**Records shown**
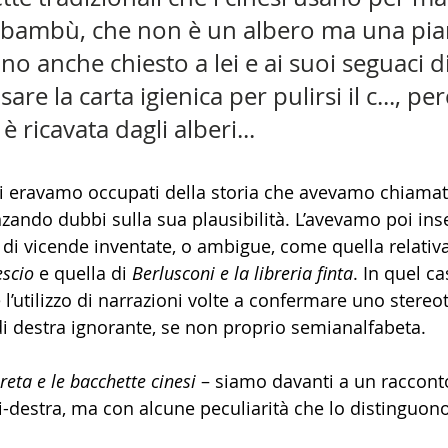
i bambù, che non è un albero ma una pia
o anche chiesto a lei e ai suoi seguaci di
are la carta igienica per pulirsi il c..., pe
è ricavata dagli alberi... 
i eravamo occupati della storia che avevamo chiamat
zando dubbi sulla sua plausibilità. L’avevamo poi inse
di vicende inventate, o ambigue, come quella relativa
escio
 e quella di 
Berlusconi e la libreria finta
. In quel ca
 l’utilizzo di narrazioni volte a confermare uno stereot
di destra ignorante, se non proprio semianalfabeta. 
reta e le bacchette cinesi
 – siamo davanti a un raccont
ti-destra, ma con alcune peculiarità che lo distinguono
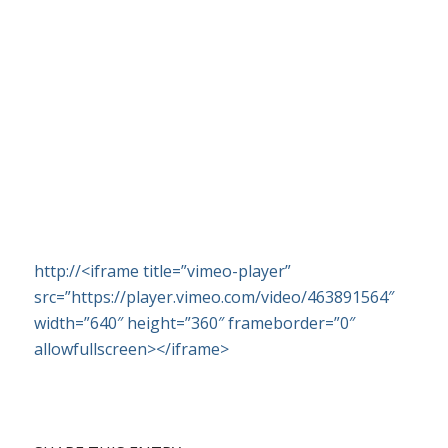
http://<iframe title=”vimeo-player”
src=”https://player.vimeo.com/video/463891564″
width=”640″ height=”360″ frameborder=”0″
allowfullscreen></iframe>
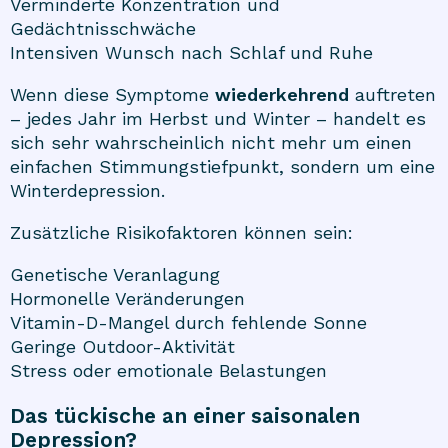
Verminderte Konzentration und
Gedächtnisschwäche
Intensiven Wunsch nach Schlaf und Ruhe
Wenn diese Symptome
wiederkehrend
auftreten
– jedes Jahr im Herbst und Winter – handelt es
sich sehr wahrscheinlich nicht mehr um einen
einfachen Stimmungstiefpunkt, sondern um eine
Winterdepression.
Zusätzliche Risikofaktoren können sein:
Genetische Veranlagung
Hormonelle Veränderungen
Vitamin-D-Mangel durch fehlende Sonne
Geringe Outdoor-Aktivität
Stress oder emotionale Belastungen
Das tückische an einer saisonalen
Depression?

**What to work on**
Output the material word for word, and keep the pictures out.

**Response box**
i bambù, che non è un albero ma una pia
o anche chiesto a lei e ai suoi seguaci di
are la carta igienica per pulirsi il c..., pe
è ricavata dagli alberi... 
i eravamo occupati della storia che avevamo chiamat
zando dubbi sulla sua plausibilità. L’avevamo poi inse
di vicende inventate, o ambigue, come quella relativa
escio
 e quella di 
Berlusconi e la libreria finta
. In quel ca
 l’utilizzo di narrazioni volte a confermare uno stereot
di destra ignorante, se non proprio semianalfabeta. 
reta e le bacchette cinesi
 – siamo davanti a un raccont
ti-destra, ma con alcune peculiarità che lo distinguono
http://<iframe title=”vimeo-player”
src=”https://player.vimeo.com/video/463891564″
width=”640″ height=”360″ frameborder=”0″
allowfullscreen></iframe>
Verminderte Konzentration und
Gedächtnisschwäche
Intensiven Wunsch nach Schlaf und Ruhe
Wenn diese Symptome
wiederkehrend
auftreten
– jedes Jahr im Herbst und Winter – handelt es
sich sehr wahrscheinlich nicht mehr um einen
einfachen Stimmungstiefpunkt, sondern um eine
Winterdepression.
Zusätzliche Risikofaktoren können sein:
Genetische Veranlagung
Hormonelle Veränderungen
Vitamin-D-Mangel durch fehlende Sonne
Geringe Outdoor-Aktivität
Stress oder emotionale Belastungen
Das tückische an einer saisonalen
Depression?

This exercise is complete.